PHENOMENALITY: *marvelous*
MYTHICITY: *fair*
FRYEAN MYTHOS: *drama*
CAMPBELLIAN FUNCTION: *metaphysical*
The second and last UNICO feature film from Japan's Sanrio company is a marked improvement over the first entry. It succeeds in large part because the story is new rather than an adaptation of one of Tezuka's tales. The only thing the screenwriters took from the "God of Manga" was a lookalike version of Piro from this story. The only commonality with Tezuka is that Piro-- renamed "Mars"-- is said to be a sphinx. Otherwise, he's just there to provide a little extra comedy relief.
As in the series proper, Unico starts out getting dumped in s new realm, this one being a forest full of animals. Strangely, the first creatures Unico encounters are a bunch of housecats, led by a bossy feline named (in English) "Magnificat." The mean cat runs Unico off, but he's then drafted into the service of a sorcerer named Toby, who serves an unknown lord of magic.
Unico happens across a house in the woods, occupied by a little girl named Cheri, her mother and her father. Cheri immediately bonds with Unico and the little unicorn shows her some of his magic. Cheri mentions that she also has an absent brother, who turns out to be none other than the good-looking Toby.

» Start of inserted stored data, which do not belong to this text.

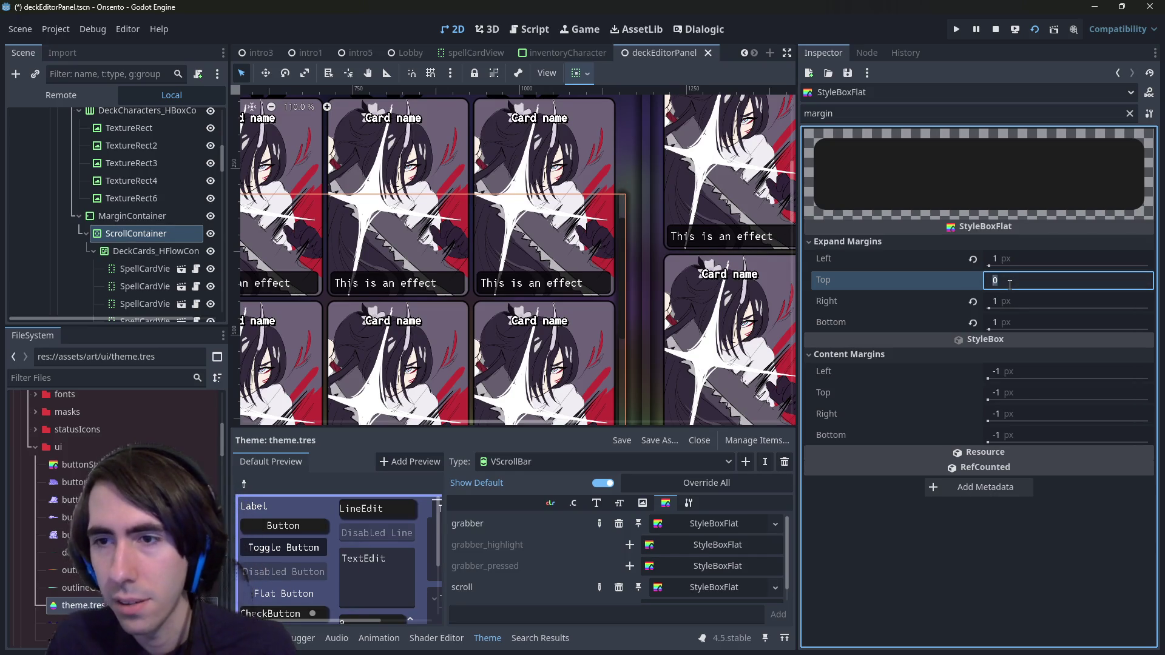
{"action": "left_click", "coordinate": [974, 261]}
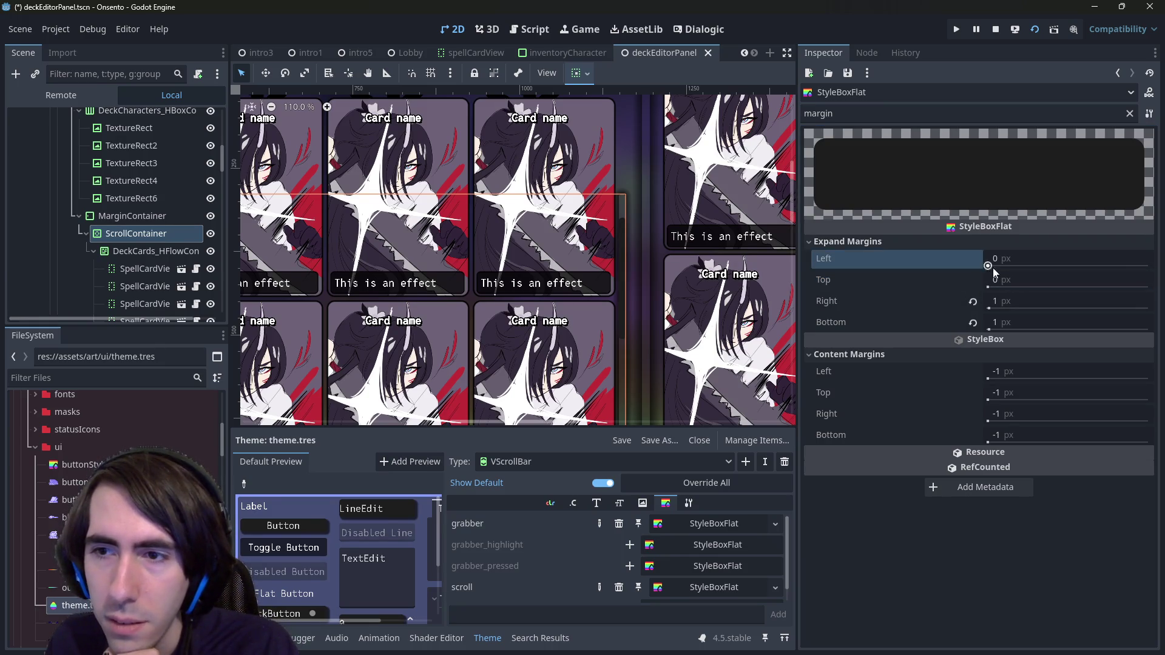
{"action": "left_click", "coordinate": [989, 267]}
{"action": "type", "text": "1"}
{"action": "key", "text": "Tab"}
{"action": "type", "text": "1"}
{"action": "key", "text": "Return"}
{"action": "key", "text": "ctrl+s"}
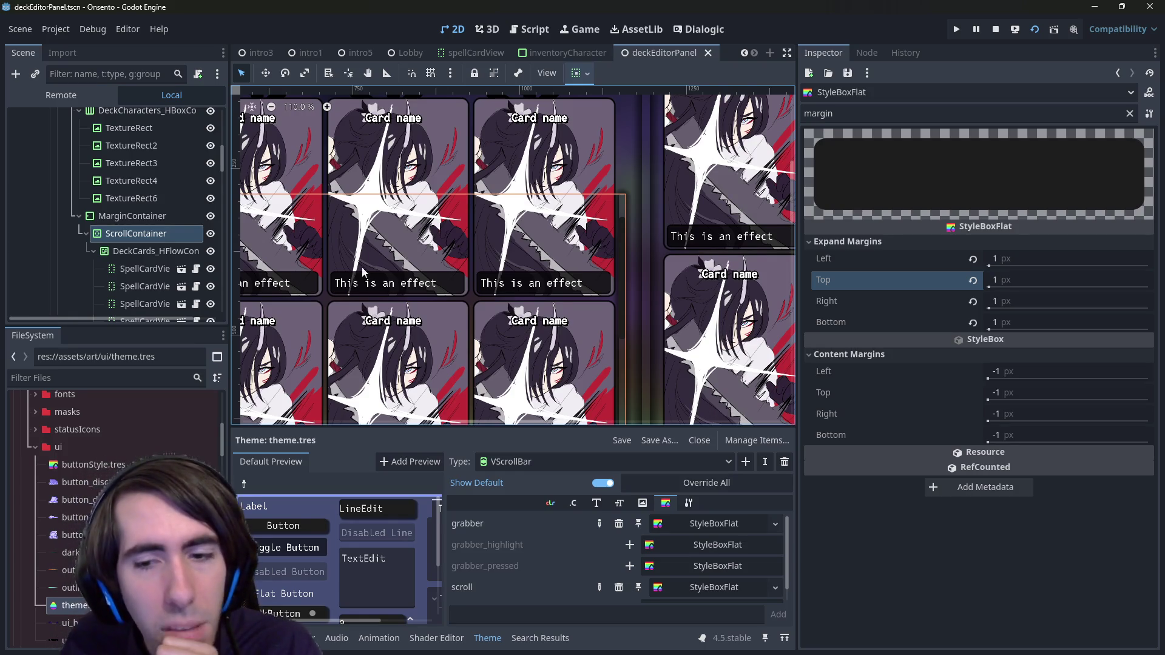
Step: Select the 27 SpellCardView card nodes, delete them, and save the scene
{"action": "scroll", "coordinate": [413, 267], "scroll_direction": "right", "scroll_amount": 2}
{"action": "left_click_drag", "start_coordinate": [433, 273], "coordinate": [388, 239]}
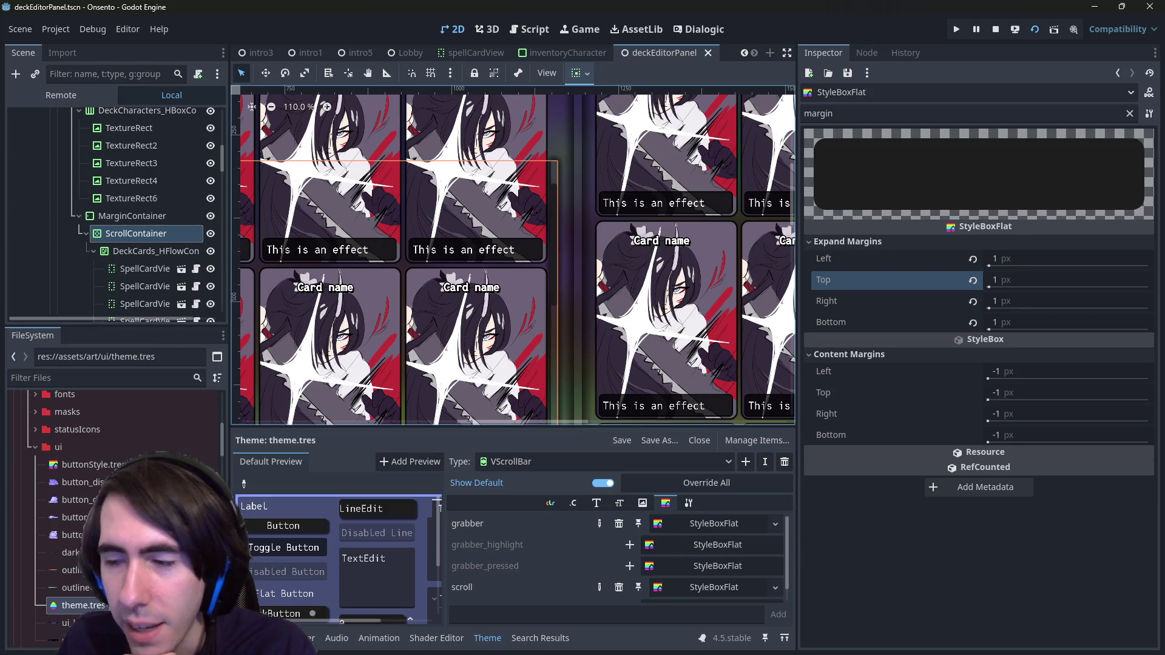
{"action": "scroll", "coordinate": [597, 389], "scroll_direction": "down", "scroll_amount": 6}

Toby's basically a nice guy who made a Faustian deal for power. His master Kuruku-- who looks a little like someone's nightmare after watching YELLOW SUBMARINE-- has an explicable desire to turn all the people and animals into ambulatory puppets. And they're not even puppets with individual features; just huge creations of nondescript paper.
Though Unico and Cheri go through a lot of time-killing motions, ISLAND keeps tension constant in that Kuruku's peculiar crusade isn't explained until the last half hour. Unico is a little more combative here than in the previous movie, and thus closer to Tezuka's model.